While working at a film festival at the Castro Theater in San Francisco recently, a festival volunteer approached me and covertly slid a crumpled piece of paper across the table where I was seated. In a confusingly secretive manner, the man nodded at me urgently, prompting me to unfold the paper and examine its contents. Printed on it I found a pixellated photo of several naked men, clearly porn stars. He pointed at one especially skinny guy and said, 'That's you, isn't it?" Alarmed, I engaged in some nervous laughter and told him no. Unsatisfied with my answer, the man fixed his gaze on me for a few seconds longer before slinking away, photo in hand.
Context aside, the experience of being misidentified as a gay male porn star was not particularly upsetting. In fact, all creepiness aside, I was kind of elated. If I am being mistaken for a male porn star, then I am passing as male pretty damn well. Though I have been passing with varying consistency for several months now, the general consensus among strangers perceiving me as male is that I am a teenager -- exemplified by ID requests at R-rated movies and receiving children's menus at restaurants. The thrill of being mistaken for a male who is both over 18 and muscular enough to be desirable in gay porn rapidly replaced my discomfort with being hit on by a 60-year-old man and left me feeling genuinely excited.

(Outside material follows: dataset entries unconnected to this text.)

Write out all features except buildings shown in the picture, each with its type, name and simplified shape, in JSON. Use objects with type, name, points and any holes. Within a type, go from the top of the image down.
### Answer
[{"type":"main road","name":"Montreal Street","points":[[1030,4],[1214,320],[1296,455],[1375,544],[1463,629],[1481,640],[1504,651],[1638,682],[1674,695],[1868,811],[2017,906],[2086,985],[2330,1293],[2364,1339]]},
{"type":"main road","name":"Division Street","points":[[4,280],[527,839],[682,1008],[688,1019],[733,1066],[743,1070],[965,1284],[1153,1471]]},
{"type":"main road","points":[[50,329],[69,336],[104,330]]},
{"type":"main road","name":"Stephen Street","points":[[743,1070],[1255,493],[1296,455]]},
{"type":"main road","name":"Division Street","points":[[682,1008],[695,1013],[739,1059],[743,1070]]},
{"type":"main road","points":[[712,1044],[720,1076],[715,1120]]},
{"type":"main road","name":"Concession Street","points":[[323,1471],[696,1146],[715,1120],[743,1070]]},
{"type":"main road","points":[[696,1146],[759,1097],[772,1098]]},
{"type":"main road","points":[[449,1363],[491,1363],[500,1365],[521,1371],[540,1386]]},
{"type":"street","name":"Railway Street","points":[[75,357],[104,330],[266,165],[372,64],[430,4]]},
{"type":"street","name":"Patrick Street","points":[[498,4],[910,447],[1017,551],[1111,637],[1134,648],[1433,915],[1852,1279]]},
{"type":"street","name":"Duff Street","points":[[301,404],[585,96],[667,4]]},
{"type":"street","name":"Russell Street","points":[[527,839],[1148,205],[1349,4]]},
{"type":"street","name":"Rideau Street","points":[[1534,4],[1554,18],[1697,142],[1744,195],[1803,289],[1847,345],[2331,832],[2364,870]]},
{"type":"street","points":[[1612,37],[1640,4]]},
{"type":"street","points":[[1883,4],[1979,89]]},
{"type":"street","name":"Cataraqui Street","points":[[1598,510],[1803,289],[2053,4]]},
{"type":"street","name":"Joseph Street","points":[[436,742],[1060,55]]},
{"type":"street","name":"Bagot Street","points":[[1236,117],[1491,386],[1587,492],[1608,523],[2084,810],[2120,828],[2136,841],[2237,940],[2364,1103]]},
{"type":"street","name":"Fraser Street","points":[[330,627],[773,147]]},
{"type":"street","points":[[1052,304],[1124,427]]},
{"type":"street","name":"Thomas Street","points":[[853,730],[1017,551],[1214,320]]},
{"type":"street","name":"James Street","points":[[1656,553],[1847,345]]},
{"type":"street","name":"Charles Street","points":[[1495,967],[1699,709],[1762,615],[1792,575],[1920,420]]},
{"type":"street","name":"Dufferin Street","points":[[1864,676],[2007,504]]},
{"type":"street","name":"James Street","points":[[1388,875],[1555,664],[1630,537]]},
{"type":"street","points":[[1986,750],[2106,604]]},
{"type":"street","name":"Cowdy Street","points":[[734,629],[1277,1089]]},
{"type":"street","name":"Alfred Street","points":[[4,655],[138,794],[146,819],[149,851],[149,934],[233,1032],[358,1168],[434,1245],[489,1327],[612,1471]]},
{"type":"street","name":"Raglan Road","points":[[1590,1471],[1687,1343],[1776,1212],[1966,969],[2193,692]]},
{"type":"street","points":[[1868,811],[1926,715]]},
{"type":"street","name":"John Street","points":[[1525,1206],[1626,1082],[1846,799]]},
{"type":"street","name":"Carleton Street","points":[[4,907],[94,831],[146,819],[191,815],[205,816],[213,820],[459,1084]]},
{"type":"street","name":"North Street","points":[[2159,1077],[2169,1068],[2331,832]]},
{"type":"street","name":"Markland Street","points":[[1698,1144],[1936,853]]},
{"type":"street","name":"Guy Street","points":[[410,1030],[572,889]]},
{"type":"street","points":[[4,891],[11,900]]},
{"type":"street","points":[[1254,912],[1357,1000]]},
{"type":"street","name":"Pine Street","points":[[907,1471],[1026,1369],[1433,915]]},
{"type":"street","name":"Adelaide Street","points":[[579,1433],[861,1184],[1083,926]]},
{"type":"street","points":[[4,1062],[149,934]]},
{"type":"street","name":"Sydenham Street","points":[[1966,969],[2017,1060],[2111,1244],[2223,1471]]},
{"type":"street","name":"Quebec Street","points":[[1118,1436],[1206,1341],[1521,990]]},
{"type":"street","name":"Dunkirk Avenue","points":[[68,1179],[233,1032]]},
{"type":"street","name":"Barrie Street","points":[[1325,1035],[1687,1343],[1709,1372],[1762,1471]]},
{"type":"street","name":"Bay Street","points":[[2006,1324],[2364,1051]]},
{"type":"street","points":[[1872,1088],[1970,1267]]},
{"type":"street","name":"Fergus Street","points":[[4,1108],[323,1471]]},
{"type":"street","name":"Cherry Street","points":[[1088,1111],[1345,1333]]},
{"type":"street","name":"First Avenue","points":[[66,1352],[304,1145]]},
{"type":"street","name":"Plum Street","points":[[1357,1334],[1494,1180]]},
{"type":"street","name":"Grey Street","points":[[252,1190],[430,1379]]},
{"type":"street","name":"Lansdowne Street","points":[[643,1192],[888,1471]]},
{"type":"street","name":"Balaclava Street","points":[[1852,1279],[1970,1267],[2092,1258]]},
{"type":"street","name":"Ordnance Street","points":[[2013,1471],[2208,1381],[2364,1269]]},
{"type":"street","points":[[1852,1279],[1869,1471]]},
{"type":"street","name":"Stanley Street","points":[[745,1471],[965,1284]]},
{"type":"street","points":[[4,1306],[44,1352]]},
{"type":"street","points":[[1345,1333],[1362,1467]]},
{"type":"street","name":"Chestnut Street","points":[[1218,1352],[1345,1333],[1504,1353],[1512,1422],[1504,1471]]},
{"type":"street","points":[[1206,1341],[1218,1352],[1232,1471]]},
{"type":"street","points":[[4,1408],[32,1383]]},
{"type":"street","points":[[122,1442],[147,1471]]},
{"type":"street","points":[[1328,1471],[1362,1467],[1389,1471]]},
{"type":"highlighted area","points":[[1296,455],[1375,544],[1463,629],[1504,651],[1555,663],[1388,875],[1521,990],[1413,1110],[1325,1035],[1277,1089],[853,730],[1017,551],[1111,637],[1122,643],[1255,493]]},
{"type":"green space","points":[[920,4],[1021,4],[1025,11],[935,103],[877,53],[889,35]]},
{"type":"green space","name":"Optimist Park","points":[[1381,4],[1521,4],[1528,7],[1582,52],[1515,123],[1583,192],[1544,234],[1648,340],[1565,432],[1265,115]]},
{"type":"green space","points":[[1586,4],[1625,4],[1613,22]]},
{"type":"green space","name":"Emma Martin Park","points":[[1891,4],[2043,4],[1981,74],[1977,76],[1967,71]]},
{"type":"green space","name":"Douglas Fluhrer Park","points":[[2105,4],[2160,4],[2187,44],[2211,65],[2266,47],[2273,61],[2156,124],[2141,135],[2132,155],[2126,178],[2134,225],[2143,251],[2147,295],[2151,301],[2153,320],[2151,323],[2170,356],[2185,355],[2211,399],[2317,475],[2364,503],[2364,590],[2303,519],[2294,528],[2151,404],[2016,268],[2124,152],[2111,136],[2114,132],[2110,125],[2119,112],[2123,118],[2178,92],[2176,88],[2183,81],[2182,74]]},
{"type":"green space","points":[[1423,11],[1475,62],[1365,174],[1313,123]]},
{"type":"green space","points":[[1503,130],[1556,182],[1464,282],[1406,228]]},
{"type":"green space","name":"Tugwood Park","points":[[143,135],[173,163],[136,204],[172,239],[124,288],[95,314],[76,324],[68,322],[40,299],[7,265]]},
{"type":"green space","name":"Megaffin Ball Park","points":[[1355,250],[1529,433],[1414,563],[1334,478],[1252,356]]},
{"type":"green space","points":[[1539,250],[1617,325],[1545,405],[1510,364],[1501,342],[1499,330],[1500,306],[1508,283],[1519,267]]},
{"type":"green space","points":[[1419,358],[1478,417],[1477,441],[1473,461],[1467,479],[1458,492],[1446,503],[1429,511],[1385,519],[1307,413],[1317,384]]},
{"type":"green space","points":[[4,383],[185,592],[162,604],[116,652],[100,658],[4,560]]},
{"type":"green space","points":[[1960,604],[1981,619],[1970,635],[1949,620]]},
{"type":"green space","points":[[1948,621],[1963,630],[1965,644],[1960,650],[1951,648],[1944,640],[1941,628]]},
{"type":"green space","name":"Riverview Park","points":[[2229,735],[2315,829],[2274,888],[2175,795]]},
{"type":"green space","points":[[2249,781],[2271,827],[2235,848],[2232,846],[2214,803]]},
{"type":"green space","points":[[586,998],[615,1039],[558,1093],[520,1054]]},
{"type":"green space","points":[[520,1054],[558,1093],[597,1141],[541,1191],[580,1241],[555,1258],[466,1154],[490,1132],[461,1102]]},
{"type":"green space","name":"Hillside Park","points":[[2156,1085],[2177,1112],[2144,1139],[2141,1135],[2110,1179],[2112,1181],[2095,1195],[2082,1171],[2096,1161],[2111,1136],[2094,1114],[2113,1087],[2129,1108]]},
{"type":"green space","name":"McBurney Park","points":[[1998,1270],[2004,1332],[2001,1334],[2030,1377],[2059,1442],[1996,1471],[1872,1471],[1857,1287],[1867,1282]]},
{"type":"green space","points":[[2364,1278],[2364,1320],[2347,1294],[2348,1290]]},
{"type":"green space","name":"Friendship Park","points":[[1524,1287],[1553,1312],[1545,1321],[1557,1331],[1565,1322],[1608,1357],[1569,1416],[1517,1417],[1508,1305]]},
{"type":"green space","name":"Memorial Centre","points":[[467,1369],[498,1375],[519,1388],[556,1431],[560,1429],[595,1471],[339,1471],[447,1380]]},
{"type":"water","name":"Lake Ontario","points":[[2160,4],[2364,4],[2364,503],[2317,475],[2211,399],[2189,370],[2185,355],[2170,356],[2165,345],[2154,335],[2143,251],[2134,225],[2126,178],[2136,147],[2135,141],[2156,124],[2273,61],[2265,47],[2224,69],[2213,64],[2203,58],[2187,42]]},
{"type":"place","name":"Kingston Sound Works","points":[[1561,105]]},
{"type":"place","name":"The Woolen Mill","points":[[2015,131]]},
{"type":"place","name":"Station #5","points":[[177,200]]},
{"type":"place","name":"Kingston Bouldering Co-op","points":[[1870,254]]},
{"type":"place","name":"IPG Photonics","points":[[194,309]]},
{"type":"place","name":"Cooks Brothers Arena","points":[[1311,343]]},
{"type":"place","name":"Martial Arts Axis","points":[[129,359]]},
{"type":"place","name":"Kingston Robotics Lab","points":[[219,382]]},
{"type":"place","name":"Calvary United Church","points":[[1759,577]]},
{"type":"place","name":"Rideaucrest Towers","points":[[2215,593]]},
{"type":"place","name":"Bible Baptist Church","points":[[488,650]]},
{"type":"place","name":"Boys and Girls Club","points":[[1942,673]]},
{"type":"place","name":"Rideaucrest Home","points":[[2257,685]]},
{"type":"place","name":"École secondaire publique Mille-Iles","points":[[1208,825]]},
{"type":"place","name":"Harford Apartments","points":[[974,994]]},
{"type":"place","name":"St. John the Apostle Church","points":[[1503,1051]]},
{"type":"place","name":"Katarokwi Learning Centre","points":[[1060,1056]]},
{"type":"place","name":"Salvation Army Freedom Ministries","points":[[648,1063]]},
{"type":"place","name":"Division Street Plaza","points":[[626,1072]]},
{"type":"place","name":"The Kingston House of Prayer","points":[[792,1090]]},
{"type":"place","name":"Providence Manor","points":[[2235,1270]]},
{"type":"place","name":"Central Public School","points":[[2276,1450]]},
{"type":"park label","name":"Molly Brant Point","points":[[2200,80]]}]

Next month I am having the first surgery of what will likely be a series of medical procedures to physically change my body from female to male. After 10 months on hormone therapy and six months of fundraising for chest reconstructive surgery, which is not covered by my health insurance, I feel like the medical aspect of my transition has been lifetimes in the making. I can only image the perspective of my therapist, who now sees me come into her office excited and happy every week but used to see me in my ultimate state of despair and self-loathing. It's been a pretty big change. In a few weeks that change will be solidified in an $8,400 procedure that will flatten my chest and complement the new self-confidence I exude in my day-to-day life.
Learning how to be male in a hyper-gendered world after missing out on about 21 years of precious male-identity development is confusing, to say the least. Though I am generally flattered when gay men hit on me, I am acutely aware of how it felt to be female and have straight men hit on me. The striking difference between how nonthreatening I find gay male attention and how terrifyingly threatening I used to find straight male attention shakes up all my perceptions about gender and sexuality and leaves me questioning the intricacies of human interaction. I also find myself wishing I could go back in time to closely observe my father and male role models growing up. Some of the basic life skills that boys learn -- bathroom etiquette, how to measure pants sizes, barbershop terminology -- are the subject of my Google searches instead of information passed down to me on father-son bonding excursions.
Even after almost a year on testosterone, I find that my closest friends are still generally straight women, because we share similar confusion about and annoyance with traditional male crises of masculinity. Had I been born male, I might have experienced more anxiety about the size of my penis or felt concerned about my complete lack of interest in video games growing up. In some sense, transitioning in my early 20s is saving me some of the hallmark discomfort of going through puberty as a teenage boy. But the best parts of puberty -- the pimples, the cracking voice, the inconsistent hair growth -- are all fair game for trans guys, and in recent months I have found myself intimately situated in the riveting experience of hormone-induced pubescent development.
The arrival of thick hair on my thighs is exciting, and the startlingly rapid growth of my biceps and ever-broadening shoulders has suddenly made me much more inclined to go to the gym, but the process of hormone therapy is not defined only by positive changes. Every week before I do my shot, I am reminded of my paralyzing fear of needles, which I pushed to the fringes of my mental capacity when I got my first testosterone prescription. I generally stare at the syringe for a few minutes, contemplate throwing up, and eventually push the needle into my muscle after I have reached a point of mind-numbing self-control. I flip through GQ magazines in hope of better understanding male fashion and often find myself in the dressing room at H&M, frustrated that my 5-foot-4 frame does not fit properly into really any clothing at all. Every few days there is the bus driver or the waitress who says, "Excuse me, ma'am," and I go through an emotional roller coaster of anger, shame, embarrassment, and self-hatred in about half a second. Testosterone certainly does not create a man out of girl's body.
In the past few weeks, however, I noticed a significant turning point in my relationship to the world as a man. Normally the small joys of passing are not coupled with being obnoxiously hit on or mistaken for a male porn star. Generally, the excitement of passing comes from hearing the consistent use of male pronouns to describe me and being pointed toward the men's bathroom instead of receiving quizzical looks from restaurant staff when I ask where the restroom is. As I close in on my surgery date, I feel better than I have ever felt before and eternally grateful for the people in my life who have said "he" even before hormones, when my voice was high and feminine. I am distinctly aware of how lucky I am to have so many people value my happiness and help make my surgical transition a reality. I hope that at some point there are other transgender kids who will be able to take something away from my story and help educate others about our experience.